The expression of PC genes in normal human tissues is associated with their lifetime cancer riskAs PC genes are enriched for human TSGs and oncogenes, they may also have roles in modulating human cancer risk.
Q4. What are the top PC-enriched pathways using the MLTAW measure?
The top PC-enriched pathways using the MLTAW measure, where both body size and lifespan are multiplication factors, are dominated by cell cycle regulation and transcription/RNA regulation (Fig. S1), suggesting a stronger role of tissue stem cell division.
Q5. What is the evidence considered for the melanoma model?
Evidence considered are if a gene is: (a) a PC or NC gene (at FDR<0.1) for the all-species, mammals-only, birds-only analysis using both the estimates; (b) human oncogene or tumor suppressor; (c) whose knockout causes early cancer incidence or early cancer onset in mice; (d) is a loss-of-function gene in CTVT; (e) GWAS gene associated with human cancers; (f) expressed mutated genes in single-cell phylogeny of a mouse melanoma model.
Q6. What is the relevance of PC and NC genes to cancer risk in other mammalian species?
PC genes are associated with cancer incidence in mice and canine transmissible venereal tumorsThe authors investigated the relevance of PC and NC genes to cancer risk in other mammalian species.
Q7. What are some of the genes that are currently under investigation for association to cancer risk?
Some of the manually prioritized genes the authors identified are currently under investigation for association to cancer risk, and their results may support greater consideration of their contribution to human cancer development.

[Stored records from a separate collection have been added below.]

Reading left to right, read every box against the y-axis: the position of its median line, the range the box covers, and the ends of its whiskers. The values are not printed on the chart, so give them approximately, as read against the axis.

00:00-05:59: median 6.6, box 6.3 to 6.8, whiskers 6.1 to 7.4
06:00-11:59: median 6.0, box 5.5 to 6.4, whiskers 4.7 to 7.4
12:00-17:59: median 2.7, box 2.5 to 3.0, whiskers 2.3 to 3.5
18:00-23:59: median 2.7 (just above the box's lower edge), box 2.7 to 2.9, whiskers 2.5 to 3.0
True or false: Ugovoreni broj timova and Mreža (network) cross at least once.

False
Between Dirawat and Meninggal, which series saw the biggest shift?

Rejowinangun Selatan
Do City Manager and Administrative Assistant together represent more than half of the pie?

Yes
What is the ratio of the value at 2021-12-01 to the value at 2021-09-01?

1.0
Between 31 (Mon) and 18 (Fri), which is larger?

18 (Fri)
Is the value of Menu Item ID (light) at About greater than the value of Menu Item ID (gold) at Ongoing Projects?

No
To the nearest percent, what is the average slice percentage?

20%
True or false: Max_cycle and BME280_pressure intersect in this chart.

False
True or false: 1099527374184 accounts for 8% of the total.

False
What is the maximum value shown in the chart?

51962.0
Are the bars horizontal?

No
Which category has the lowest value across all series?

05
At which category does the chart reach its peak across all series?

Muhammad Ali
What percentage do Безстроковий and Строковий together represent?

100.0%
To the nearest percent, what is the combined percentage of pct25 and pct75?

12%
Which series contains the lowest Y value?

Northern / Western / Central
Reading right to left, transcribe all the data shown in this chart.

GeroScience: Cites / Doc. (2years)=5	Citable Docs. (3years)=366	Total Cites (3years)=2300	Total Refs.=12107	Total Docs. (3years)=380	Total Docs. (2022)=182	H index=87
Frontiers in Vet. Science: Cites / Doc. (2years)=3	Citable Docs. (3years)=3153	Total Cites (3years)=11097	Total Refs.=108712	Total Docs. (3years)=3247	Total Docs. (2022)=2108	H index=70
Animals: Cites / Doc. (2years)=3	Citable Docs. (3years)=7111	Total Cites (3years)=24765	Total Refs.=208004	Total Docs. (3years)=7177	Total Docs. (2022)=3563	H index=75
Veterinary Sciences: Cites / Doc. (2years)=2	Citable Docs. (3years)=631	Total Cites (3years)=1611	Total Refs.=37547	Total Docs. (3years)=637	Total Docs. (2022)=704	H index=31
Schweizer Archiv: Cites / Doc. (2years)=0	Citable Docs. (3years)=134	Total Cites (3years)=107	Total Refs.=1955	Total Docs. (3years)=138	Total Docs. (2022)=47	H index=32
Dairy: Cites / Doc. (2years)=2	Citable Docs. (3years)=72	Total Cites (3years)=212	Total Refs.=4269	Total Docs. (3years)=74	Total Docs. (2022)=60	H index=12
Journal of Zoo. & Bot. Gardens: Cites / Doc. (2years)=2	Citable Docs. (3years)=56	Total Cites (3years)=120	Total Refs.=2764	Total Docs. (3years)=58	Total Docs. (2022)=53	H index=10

Q8. What are the results of a recent study showing that cell cycle, DNA repair, NF?
These results echo those of a recent study showing that cell cycle, DNA repair, NF-κB-related, and immunity pathways have higher evolutionary constraints in larger and longer-living mammals (Kowalczyk et al. 2020).
Q9. What is the median conservation score of all genes in a species?
the authors used either TSGs alone, or oncogenes alone, or TSGs combined with oncogenes to compute the CR score: (Number of TSGs, or oncogenes, or combined > MCS) / (Total number of genes), where MCS is the median conservation score of all genes in a species.